Dataset excerpts:
* * * * * * * * *
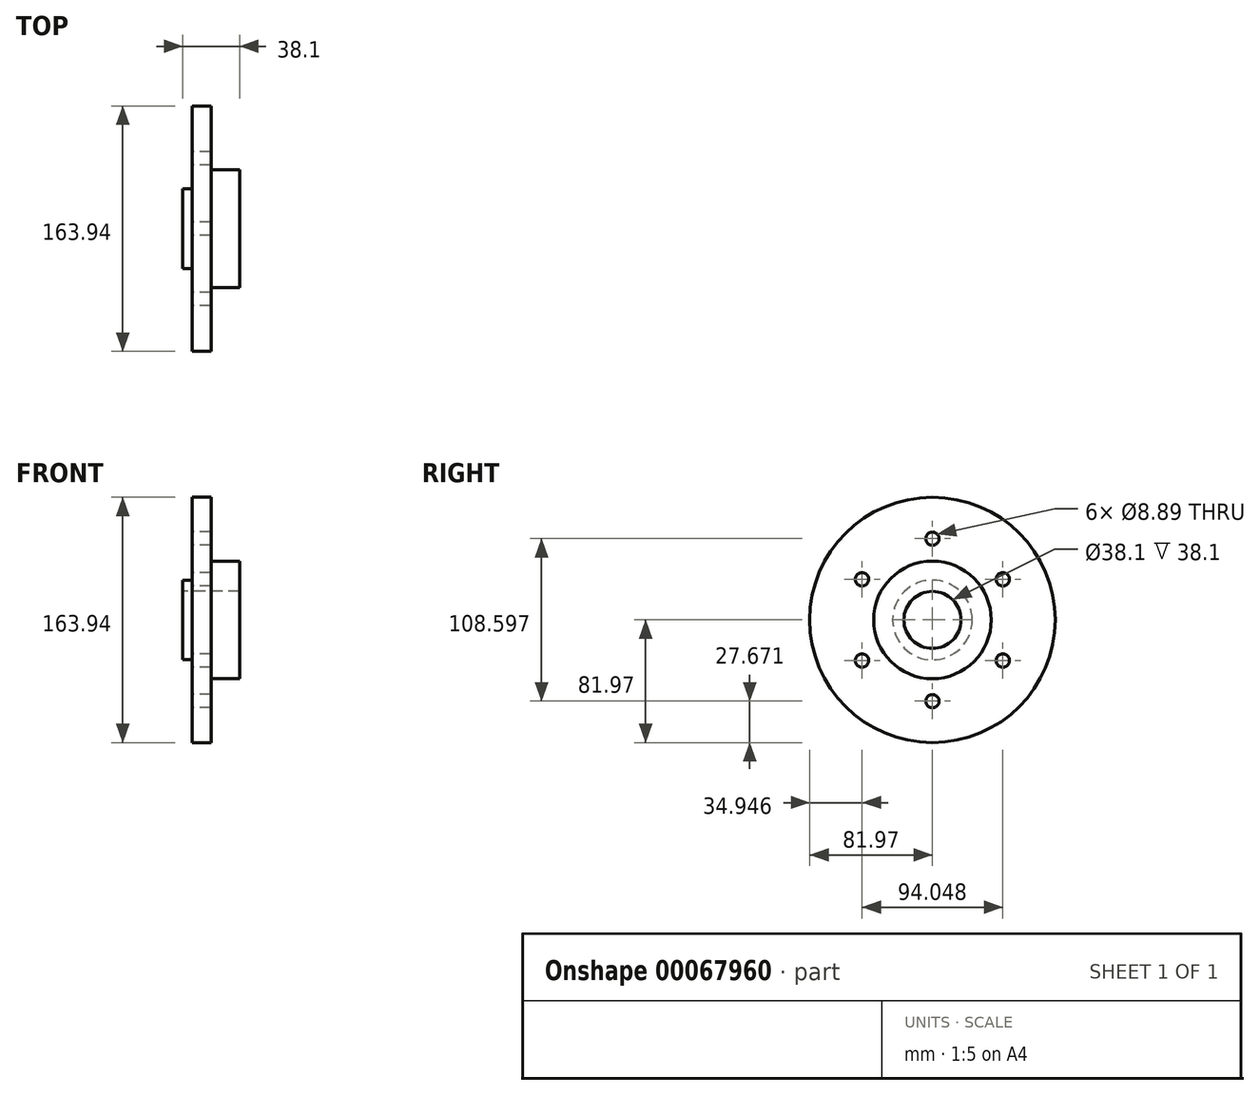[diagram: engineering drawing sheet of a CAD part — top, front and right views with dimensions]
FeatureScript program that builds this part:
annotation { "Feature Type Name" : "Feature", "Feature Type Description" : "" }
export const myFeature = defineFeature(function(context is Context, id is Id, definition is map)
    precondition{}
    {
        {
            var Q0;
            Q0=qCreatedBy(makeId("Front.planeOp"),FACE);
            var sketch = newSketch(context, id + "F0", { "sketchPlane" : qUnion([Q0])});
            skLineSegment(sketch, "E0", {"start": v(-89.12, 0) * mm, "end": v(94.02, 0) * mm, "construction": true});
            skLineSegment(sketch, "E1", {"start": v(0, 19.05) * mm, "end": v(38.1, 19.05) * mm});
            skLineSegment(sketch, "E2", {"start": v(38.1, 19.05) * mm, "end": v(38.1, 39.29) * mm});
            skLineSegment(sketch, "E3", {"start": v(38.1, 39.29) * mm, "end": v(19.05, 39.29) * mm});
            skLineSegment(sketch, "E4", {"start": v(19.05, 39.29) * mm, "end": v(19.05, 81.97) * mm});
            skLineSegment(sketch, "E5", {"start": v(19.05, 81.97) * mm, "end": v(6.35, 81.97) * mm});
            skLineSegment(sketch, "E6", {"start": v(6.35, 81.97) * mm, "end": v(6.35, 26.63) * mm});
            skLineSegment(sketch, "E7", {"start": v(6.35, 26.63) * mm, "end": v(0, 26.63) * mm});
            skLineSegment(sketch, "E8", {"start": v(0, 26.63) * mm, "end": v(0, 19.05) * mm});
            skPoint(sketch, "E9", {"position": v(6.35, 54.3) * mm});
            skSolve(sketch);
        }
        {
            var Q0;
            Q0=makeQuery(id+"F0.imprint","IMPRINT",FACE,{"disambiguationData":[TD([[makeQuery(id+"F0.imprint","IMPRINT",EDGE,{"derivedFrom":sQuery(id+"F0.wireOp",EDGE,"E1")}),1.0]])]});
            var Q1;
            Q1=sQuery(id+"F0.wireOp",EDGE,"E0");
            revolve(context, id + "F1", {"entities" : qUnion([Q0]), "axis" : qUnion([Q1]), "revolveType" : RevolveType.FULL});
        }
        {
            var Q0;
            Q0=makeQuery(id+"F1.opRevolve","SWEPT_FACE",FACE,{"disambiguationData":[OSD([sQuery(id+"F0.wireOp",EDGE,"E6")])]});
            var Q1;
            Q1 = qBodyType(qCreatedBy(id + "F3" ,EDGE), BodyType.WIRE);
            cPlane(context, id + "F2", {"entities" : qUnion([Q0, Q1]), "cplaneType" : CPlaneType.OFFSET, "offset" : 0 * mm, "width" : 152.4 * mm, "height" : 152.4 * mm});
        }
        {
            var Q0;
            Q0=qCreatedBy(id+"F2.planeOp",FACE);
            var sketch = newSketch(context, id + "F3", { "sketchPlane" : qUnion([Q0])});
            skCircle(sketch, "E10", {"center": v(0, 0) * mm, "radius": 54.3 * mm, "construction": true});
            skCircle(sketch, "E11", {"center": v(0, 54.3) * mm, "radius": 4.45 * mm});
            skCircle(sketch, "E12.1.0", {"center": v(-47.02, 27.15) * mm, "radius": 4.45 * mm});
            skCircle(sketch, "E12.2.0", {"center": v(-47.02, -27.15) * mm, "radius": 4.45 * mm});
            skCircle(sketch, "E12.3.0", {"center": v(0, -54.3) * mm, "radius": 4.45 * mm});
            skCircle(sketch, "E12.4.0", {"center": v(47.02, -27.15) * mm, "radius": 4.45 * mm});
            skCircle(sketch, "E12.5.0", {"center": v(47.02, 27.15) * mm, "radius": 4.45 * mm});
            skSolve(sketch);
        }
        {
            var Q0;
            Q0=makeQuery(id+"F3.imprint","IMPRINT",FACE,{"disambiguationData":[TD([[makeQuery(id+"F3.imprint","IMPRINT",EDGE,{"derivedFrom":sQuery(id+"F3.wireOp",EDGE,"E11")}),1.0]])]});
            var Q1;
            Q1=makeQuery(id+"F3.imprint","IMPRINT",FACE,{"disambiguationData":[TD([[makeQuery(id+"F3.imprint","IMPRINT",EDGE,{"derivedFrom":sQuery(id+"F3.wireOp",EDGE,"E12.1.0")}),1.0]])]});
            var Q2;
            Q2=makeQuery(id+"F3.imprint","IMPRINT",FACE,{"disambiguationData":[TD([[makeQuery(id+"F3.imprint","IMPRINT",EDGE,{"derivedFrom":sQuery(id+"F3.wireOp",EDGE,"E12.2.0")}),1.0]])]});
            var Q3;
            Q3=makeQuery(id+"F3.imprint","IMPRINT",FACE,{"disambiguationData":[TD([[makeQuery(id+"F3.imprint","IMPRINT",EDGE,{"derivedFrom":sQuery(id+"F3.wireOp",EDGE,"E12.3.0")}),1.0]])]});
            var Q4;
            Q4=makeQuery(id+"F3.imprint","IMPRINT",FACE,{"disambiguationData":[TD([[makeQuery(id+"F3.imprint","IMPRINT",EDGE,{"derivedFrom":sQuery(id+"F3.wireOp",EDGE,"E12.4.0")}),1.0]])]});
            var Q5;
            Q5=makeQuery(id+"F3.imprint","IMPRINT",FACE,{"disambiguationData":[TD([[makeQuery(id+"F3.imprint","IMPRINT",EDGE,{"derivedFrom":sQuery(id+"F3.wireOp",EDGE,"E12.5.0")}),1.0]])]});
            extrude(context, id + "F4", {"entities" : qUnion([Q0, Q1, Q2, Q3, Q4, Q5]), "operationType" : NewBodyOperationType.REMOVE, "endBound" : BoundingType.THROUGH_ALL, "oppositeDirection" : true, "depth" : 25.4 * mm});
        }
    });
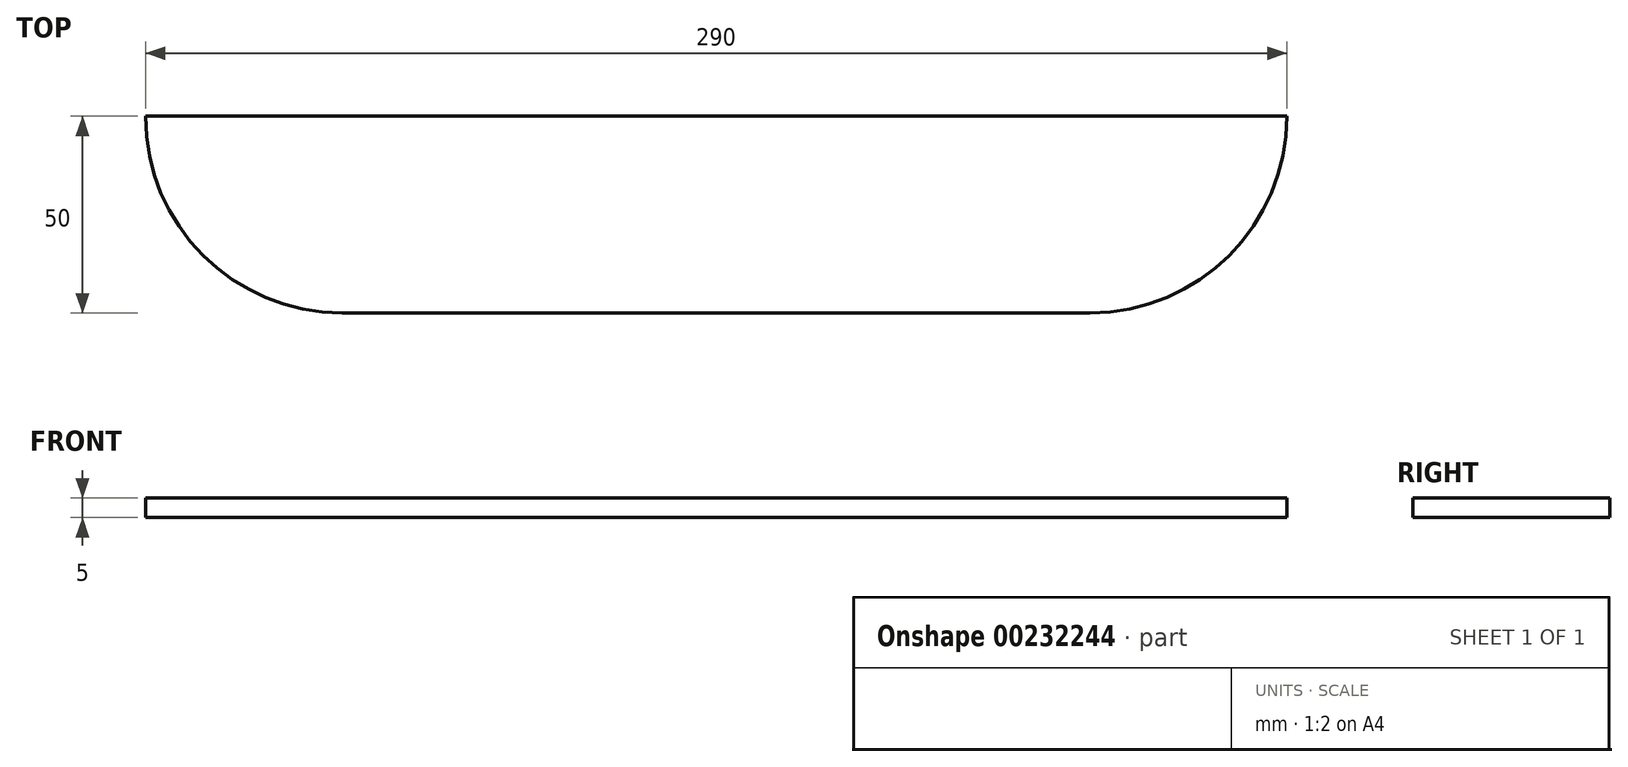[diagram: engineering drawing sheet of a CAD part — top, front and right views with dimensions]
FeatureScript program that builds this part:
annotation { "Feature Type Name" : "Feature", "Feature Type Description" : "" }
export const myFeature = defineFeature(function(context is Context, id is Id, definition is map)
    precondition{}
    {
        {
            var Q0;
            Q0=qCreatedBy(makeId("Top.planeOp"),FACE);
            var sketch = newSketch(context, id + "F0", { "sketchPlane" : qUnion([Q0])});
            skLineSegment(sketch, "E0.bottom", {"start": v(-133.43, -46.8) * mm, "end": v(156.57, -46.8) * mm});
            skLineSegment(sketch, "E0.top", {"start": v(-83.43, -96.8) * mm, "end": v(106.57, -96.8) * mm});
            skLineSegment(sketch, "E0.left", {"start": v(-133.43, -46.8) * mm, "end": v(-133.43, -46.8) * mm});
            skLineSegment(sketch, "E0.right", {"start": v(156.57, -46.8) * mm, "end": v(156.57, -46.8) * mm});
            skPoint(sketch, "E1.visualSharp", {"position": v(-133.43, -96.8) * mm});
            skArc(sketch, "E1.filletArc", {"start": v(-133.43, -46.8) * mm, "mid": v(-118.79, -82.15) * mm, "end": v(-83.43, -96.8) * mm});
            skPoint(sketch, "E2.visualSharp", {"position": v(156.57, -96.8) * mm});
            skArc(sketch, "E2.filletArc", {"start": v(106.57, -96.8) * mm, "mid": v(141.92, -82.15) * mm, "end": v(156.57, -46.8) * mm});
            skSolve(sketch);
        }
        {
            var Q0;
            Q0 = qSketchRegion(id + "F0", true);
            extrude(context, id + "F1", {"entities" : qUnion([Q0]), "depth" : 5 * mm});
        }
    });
* * * * * * * * *
What to work on:
Display every line from the entries above in which the string "filletArc" appears.

Response below:
            skArc(sketch, "E1.filletArc", {"start": v(-133.43, -46.8) * mm, "mid": v(-118.79, -82.15) * mm, "end": v(-83.43, -96.8) * mm});
            skArc(sketch, "E2.filletArc", {"start": v(106.57, -96.8) * mm, "mid": v(141.92, -82.15) * mm, "end": v(156.57, -46.8) * mm});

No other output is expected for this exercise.